There’s a lot more to purchasing your first set of wheels than settling on a make, model, and color. You also have to decide which kinds of—and what amounts of—car insurance coverage you need. Bryan Ochalla from QuoteWizard has some words of wisdom for the first-time car buyer.
Buying or leasing your first vehicle can be both a thrilling and daunting experience.
The thrilling part of the experience is pretty obvious, but the daunting part? It’s easy to overlook once you start down the road to car ownership.
Not only do you have to quickly figure out how you’re going to acquire your new set of wheels—you could buy a new or used car, or you could lease one—but you also have to figure out how much you can (or should) spend on it, how you’re going to finance it (if you’re not paying in cash), and how you’re going to insure it.
Why Car Insurance is So Important (and How it Makes Leasing Even Less Appealing)
That last task—insuring your new car—is an especially important part of the process. Not only does insurance have a huge impact on what you wind up paying for your vehicle, but it also impacts how protected you’ll be if you ever get into an accident or if anything else damages your car.
Something you need to know about auto insurance before we go through the basics of buying it: in the end, leasing a car usually costs more than buying a new or used one. And that’s true in terms of out-of-pocket costs as well as long-term costs (with the latter taking into consideration that the owner of a new or used vehicle can sell it at some point), according to Edmunds.com.
It’s also true in terms of insurance costs. That’s because leasing companies often require lessees to buy auto coverage that goes far beyond what their home states mandate. Most drivers are only legally required to have a certain amount of liability coverage. Those who finance their car purchases often have to get some amount of collision and comprehensive coverage too.
Still, it’s a pretty sure bet you’ll need those types of car insurance coverage if you lease a vehicle.
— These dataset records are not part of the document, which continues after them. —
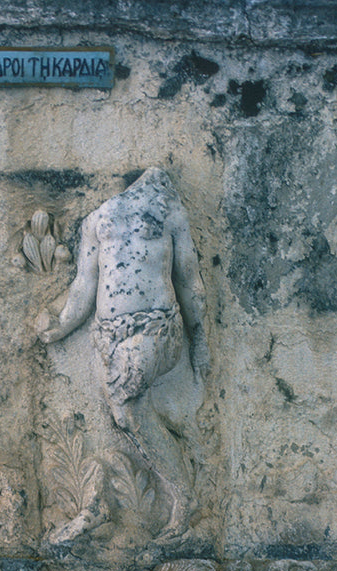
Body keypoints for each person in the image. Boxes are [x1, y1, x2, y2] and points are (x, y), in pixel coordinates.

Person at [39, 167, 209, 540]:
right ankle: (104, 504)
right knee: (124, 417)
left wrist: (199, 342)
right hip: (107, 337)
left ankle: (184, 497)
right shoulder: (98, 220)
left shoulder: (169, 216)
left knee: (126, 404)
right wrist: (60, 327)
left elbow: (189, 281)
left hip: (154, 329)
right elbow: (84, 285)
Plus, you’ll probably also need to buy—or at least pay for—“gap” insurance, which covers the gap between what you owe on a car and what your insurer will reimburse you for if it’s totaled in an accident.
The Basics of Buying Car Insurance
Here’s what you need to know about car insurance before you head out and buy your first vehicle:
Think beyond liability coverage—Your state may only require you to buy liability coverage, but don’t stop there. (Unless, perhaps, you purchase an old car that isn’t worth much.)
Consider uninsured and underinsured motorist coverage too—These coverage types protect you if you’re in an accident with a driver who doesn’t have car insurance or doesn’t have enough car insurance, respectively. You’ll have to pay extra for this protection, but it’s usually worth it.
Don’t gloss over your deductible—The deductible is the amount you pay if you file a claim against the collision or comprehensive portions of your auto policy. So, if your deductible is $1,000, that’s what you pay before your insurer steps in to pay the rest of your repair or replacement bill. Given that, a really low deductible, like $250 or $500, is the only way to go, right? Maybe, but remember: the lower your deductible, the higher your monthly premium or payment. (And the higher your deductible, the lower your premium.) No matter what amount you decide on for your deductible, make sure you can afford it. Because if you can’t, your insurance company won’t cover any of your replacement or repair costs.
Shop around before you settle on an insurance company or a policy—Specifically, get rate quotes from a number of insurance companies and then compare them. This is important because insurers use different and unique methods to determine what you’ll pay for the kind and amount of coverage you want.
Beware of cars with salvage or rebuilt titles—It isn’t always easy to get insurance for a vehicle with a rebuilt or salvage title. (Salvage autos have been totaled. Rebuilt autos are ones that have been totaled and then repaired.) Some companies will issue you a policy, some won’t. And some will issue you a policy and then charge you sky-high rates.